======== Supplied entries

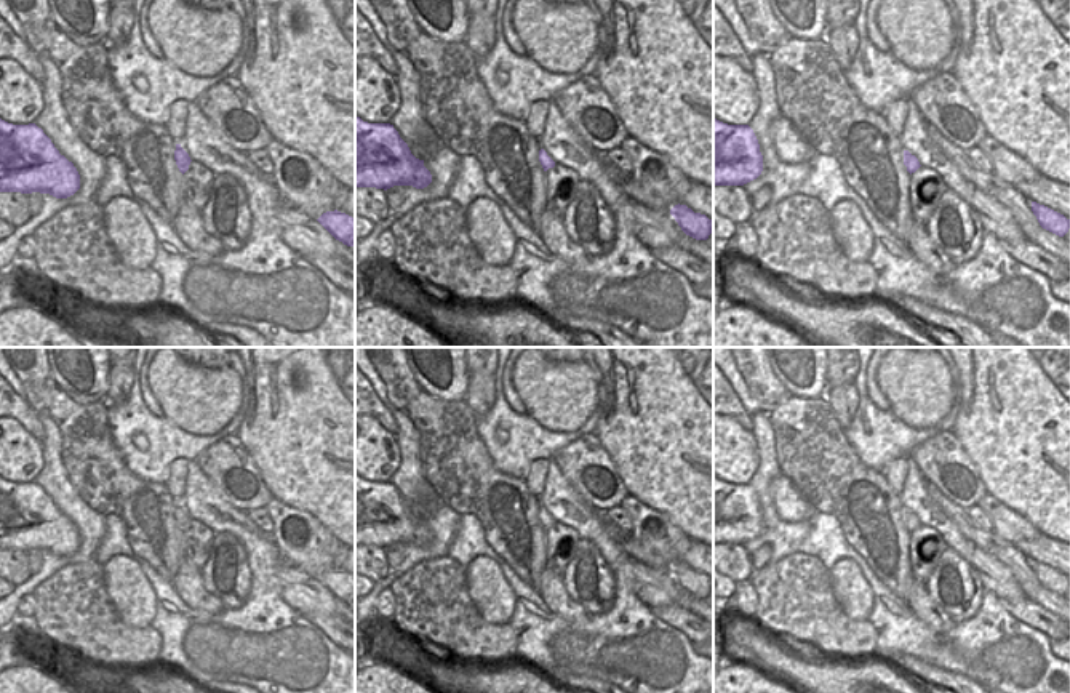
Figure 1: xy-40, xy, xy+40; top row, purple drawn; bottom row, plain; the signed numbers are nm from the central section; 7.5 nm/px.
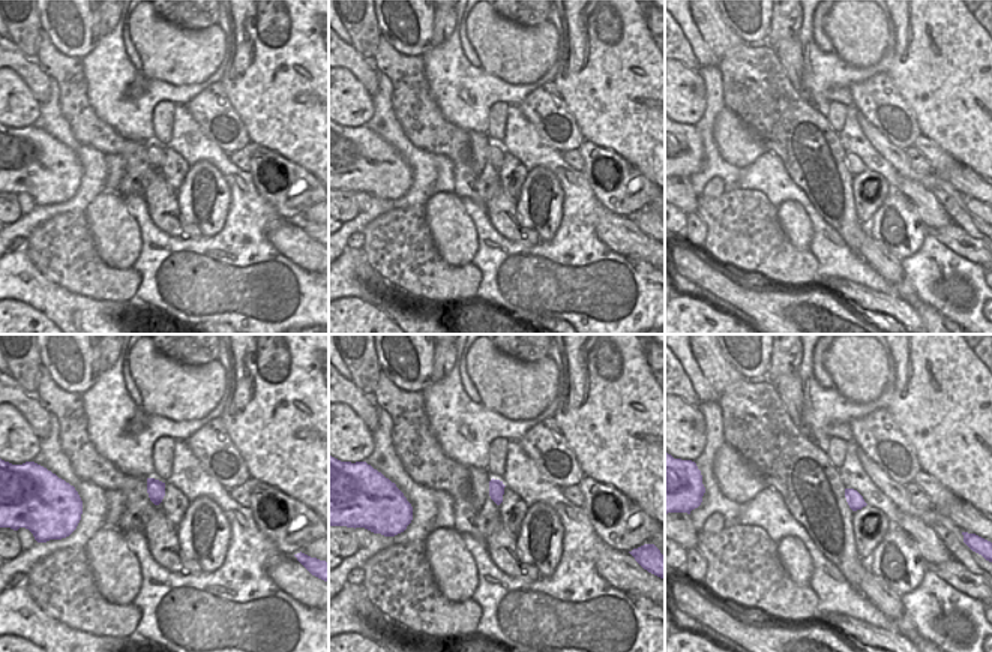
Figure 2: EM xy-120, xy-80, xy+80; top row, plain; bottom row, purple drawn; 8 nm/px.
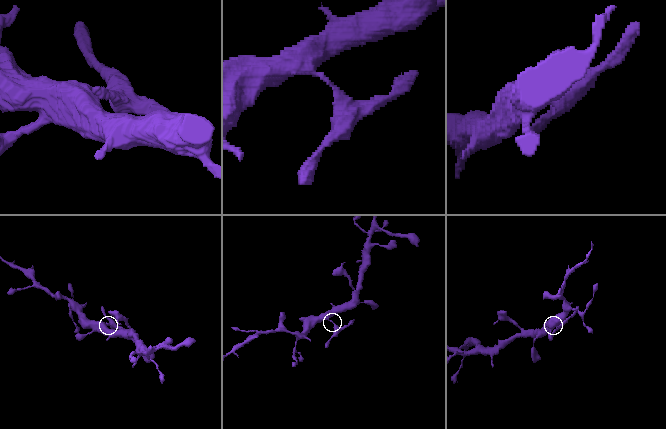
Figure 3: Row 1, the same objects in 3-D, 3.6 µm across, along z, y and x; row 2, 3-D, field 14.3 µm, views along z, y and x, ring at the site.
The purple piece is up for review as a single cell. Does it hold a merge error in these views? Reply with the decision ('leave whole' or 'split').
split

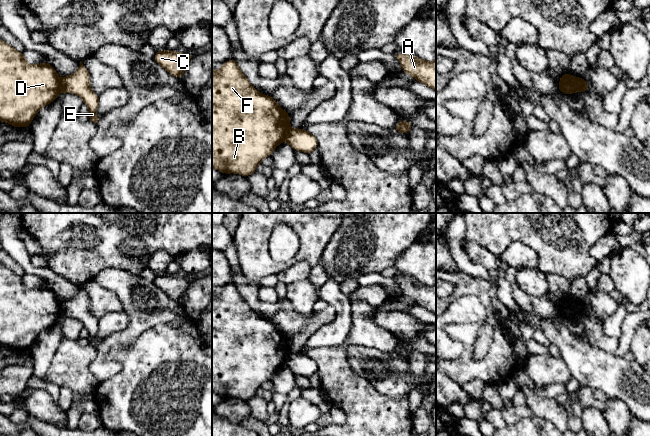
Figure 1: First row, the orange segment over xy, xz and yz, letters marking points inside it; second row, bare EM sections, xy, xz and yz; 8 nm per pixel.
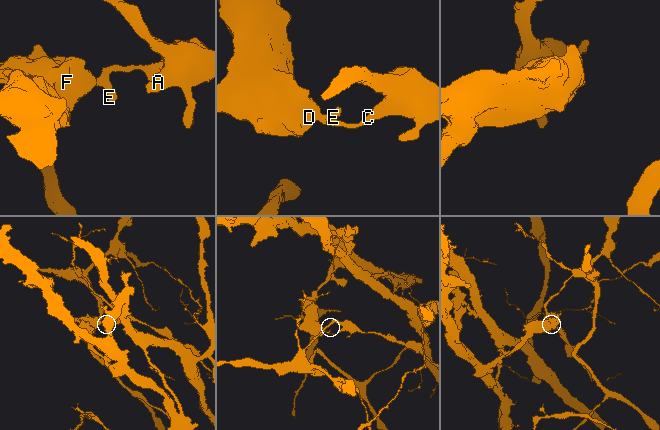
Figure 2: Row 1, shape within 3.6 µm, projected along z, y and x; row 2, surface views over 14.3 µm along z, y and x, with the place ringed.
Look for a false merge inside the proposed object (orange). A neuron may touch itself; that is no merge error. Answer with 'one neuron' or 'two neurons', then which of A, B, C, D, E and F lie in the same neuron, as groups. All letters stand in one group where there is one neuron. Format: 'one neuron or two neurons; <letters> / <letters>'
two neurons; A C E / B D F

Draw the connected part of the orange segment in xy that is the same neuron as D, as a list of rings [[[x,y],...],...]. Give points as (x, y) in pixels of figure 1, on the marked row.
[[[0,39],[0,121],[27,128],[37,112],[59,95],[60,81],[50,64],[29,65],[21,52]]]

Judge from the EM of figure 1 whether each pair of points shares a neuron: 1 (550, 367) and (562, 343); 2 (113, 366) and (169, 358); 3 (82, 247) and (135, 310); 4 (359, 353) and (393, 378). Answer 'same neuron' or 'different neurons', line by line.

================

◆ What you have to do ◆
Would you please repeat the entries above verbatim, excluding each picture?

◆ Task solution ◆
Figure 1: xy-40, xy, xy+40; top row, purple drawn; bottom row, plain; the signed numbers are nm from the central section; 7.5 nm/px.
Figure 2: EM xy-120, xy-80, xy+80; top row, plain; bottom row, purple drawn; 8 nm/px.
Figure 3: Row 1, the same objects in 3-D, 3.6 µm across, along z, y and x; row 2, 3-D, field 14.3 µm, views along z, y and x, ring at the site.
The purple piece is up for review as a single cell. Does it hold a merge error in these views? Reply with the decision ('leave whole' or 'split').
split

Figure 1: First row, the orange segment over xy, xz and yz, letters marking points inside it; second row, bare EM sections, xy, xz and yz; 8 nm per pixel.
Figure 2: Row 1, shape within 3.6 µm, projected along z, y and x; row 2, surface views over 14.3 µm along z, y and x, with the place ringed.
Look for a false merge inside the proposed object (orange). A neuron may touch itself; that is no merge error. Answer with 'one neuron' or 'two neurons', then which of A, B, C, D, E and F lie in the same neuron, as groups. All letters stand in one group where there is one neuron. Format: 'one neuron or two neurons; <letters> / <letters>'
two neurons; A C E / B D F

Draw the connected part of the orange segment in xy that is the same neuron as D, as a list of rings [[[x,y],...],...]. Give points as (x, y) in pixels of figure 1, on the marked row.
[[[0,39],[0,121],[27,128],[37,112],[59,95],[60,81],[50,64],[29,65],[21,52]]]

Judge from the EM of figure 1 whether each pair of points shares a neuron: 1 (550, 367) and (562, 343); 2 (113, 366) and (169, 358); 3 (82, 247) and (135, 310); 4 (359, 353) and (393, 378). Answer 'same neuron' or 'different neurons', line by line.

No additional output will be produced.